Developments on the Stormwater Front: EPA Region I Releases Draft Small MS4 Permit

Earlier this week, EPA announced release of a draft North Coastal Small Municipal Separate Storm Sewer System General Permit. Once finalized, the General Permit will affect 84 communities in eastern Massachusetts. EPA has noted that similar MS4 General Permits will also be rolled out for the rest of the Commonwealth.

The draft General Permit is only the latest salvo in an ongoing debate among EPA, MassDEP, municipalities and the regulated community regarding how to control stormwater discharges. The background to all of this is the increasing attention being given to the TMDL process and NGO efforts, including litigation, to ensure that EPA and the state actually make the TMDL process work.

As followers of this blog know, in November 2008, MassDEP released an extremely ambitious set of draft stormwater regulations. I think it is fair – and apt – to say that MassDEP was deluged with comments. While MassDEP may not accept this characterization, the length of time which has passed without issuance of final MassDEP regulations suggests that MassDEP may in fact have, as requested by the regulated community, gone back to the drawing board.

One of the issues raised by the regulated community in commenting on the MassDEP proposal was precisely that, because EPA regulates MS4s, it would make sense for the federal MS4 program, rather than a new state program, to be the bedrock for stormwater regulation. One big question left hanging with today’s announcement by EPA will be the extent, if any, to which MassDEP now builds on the MS4 permit, rather than creating its own program from scratch.

Since the regulated community to some extent asked for this permit, I can’t complain about the concept, but make no mistake, the MS4 General Permit will impose significant changes on municipalities and those changes will absolutely trickle down to the regulated entities.

The draft permit is 57 pages, not including appendices, so it is far too long to summarize here, but I will note some highlights:

Municipalities within the Charles River Watershed subject to approved TMDLs will have to develop specific Phosphorus Control Plans to demonstrate how they will attain the phosphorus reductions required.

New and increased stormwater discharges will face stringent requirements. In some cases, such discharges will not be eligible for coverage under the General Permit, but will instead require individual permits.

Municipalities will have to reduce discharges to the Maximum Extent Practicable, or MEP, through the use of Best Management Practices.

Municipalities will be required to enhance programs to identify and eliminate illicit discharges.

Notwithstanding the existing General permit for construction sites, permittees will have to continue to develop their own construction site stormwater program.

Permittees will have to establish a program to minimize post-construction run-off by tracking the extent of impervious surfaces and imposing new requirements on new development and redevelopment.

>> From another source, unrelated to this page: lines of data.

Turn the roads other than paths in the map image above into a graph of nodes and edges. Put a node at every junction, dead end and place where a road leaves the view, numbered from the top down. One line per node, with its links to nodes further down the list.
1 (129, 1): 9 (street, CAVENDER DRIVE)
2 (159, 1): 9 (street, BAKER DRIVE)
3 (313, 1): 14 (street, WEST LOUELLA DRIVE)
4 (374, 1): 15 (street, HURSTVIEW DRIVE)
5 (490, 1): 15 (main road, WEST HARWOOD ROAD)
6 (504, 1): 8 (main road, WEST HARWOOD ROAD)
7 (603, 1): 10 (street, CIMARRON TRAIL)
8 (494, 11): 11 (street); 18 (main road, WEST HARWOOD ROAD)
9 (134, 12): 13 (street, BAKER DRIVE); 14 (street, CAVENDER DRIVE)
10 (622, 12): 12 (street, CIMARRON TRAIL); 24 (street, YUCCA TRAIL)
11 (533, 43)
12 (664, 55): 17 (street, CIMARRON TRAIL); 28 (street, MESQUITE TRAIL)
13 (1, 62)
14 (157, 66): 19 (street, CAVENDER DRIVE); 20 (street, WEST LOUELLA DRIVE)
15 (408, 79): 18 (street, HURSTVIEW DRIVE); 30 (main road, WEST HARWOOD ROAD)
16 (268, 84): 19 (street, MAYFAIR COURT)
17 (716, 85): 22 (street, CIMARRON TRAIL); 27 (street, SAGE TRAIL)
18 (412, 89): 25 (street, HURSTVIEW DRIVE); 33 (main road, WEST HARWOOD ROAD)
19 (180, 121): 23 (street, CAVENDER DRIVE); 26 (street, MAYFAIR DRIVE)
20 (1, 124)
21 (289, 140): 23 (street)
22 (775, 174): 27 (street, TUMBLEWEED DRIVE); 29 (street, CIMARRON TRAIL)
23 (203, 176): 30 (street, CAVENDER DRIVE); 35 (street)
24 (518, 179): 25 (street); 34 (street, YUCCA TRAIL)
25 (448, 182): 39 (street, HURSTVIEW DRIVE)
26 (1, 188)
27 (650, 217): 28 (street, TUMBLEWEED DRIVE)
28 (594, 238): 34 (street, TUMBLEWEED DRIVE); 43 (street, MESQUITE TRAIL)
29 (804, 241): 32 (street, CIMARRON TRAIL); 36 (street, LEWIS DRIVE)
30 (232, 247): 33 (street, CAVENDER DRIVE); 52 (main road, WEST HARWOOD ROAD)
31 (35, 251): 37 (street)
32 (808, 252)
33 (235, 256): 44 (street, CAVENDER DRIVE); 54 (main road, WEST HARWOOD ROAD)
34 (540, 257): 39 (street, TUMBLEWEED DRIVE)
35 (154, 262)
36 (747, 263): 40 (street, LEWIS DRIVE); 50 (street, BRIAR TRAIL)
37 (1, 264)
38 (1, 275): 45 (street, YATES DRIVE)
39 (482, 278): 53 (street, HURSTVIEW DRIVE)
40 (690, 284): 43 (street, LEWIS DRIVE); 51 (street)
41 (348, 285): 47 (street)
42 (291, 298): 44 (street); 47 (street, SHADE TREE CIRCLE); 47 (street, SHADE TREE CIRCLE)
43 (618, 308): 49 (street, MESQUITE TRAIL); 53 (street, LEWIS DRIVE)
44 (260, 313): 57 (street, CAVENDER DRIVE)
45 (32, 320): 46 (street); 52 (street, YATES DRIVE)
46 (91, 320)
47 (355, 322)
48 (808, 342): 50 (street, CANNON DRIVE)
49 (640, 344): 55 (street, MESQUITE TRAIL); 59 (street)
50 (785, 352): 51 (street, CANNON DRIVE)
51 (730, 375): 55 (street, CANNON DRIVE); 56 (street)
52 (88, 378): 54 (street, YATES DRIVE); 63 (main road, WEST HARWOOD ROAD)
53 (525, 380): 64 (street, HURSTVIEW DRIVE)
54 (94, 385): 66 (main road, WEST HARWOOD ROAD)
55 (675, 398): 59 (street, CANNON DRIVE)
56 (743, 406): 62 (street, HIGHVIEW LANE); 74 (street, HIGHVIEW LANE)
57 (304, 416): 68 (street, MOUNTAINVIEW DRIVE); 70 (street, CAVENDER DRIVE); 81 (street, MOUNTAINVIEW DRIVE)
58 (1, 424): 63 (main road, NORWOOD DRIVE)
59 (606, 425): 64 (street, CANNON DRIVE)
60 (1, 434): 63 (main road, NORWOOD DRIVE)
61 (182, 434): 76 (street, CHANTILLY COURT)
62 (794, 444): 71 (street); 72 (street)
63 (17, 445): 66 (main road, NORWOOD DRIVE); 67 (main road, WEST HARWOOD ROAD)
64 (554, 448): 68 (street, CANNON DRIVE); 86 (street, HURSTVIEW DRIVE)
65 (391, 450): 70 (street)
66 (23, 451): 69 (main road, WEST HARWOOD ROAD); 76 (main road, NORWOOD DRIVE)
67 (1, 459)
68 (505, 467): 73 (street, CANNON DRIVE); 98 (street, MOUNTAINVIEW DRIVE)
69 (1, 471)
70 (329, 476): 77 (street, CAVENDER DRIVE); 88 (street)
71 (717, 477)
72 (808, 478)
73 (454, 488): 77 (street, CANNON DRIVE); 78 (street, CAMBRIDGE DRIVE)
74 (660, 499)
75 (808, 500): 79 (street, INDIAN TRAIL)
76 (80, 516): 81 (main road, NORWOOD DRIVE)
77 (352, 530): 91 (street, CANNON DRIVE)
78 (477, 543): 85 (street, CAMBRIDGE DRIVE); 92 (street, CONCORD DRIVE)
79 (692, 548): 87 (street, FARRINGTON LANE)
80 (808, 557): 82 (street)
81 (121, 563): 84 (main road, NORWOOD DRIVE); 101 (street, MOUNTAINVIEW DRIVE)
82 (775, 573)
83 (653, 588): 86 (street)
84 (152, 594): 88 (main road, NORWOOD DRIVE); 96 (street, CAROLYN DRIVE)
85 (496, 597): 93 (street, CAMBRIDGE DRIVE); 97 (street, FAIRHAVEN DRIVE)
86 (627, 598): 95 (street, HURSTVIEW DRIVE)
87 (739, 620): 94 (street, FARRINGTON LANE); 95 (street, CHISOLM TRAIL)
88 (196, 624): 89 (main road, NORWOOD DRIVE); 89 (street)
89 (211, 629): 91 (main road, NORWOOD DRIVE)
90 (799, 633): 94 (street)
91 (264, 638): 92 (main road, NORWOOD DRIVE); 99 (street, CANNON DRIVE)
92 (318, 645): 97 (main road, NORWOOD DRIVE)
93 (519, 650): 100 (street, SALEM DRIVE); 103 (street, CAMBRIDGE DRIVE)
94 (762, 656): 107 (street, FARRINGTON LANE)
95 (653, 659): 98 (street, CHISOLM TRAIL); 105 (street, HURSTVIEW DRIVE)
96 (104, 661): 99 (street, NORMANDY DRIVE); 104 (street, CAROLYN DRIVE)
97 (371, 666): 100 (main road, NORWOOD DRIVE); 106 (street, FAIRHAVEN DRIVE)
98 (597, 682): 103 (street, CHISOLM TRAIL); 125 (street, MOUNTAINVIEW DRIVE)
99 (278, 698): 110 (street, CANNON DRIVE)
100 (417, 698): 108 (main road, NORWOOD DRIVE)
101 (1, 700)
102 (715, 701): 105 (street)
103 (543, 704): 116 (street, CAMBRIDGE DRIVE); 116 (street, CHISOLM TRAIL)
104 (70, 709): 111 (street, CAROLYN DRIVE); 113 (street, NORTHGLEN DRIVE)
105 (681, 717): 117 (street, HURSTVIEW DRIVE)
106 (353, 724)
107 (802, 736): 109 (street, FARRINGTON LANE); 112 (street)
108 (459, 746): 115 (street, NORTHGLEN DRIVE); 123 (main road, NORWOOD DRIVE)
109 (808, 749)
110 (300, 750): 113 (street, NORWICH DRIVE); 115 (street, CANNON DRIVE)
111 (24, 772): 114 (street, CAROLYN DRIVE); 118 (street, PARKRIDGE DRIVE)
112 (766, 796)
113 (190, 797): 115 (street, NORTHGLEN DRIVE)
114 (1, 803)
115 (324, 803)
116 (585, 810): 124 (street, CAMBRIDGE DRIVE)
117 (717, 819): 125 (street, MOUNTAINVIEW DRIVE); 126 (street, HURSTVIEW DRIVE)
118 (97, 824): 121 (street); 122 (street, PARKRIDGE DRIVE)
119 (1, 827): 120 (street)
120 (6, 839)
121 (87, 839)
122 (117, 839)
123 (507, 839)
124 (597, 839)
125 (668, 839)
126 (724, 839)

Municipalities have already cried foul based on concerns about the cost of implementing the General Permit. Unfortunately, unless Congress amends the Clean Water Act to eliminate the TMDL program, it is difficult to see how a general permit in some form can be avoided. Indeed, as already noted, the MS4 level is probably the right place to focus stormwater reduction efforts. The question will be how efficiently the program can be implemented and whether EPA and MassDEP can harmonize their respective programs in a way that allows progress towards attaining compliance with the TMDL program in a cost-effective way.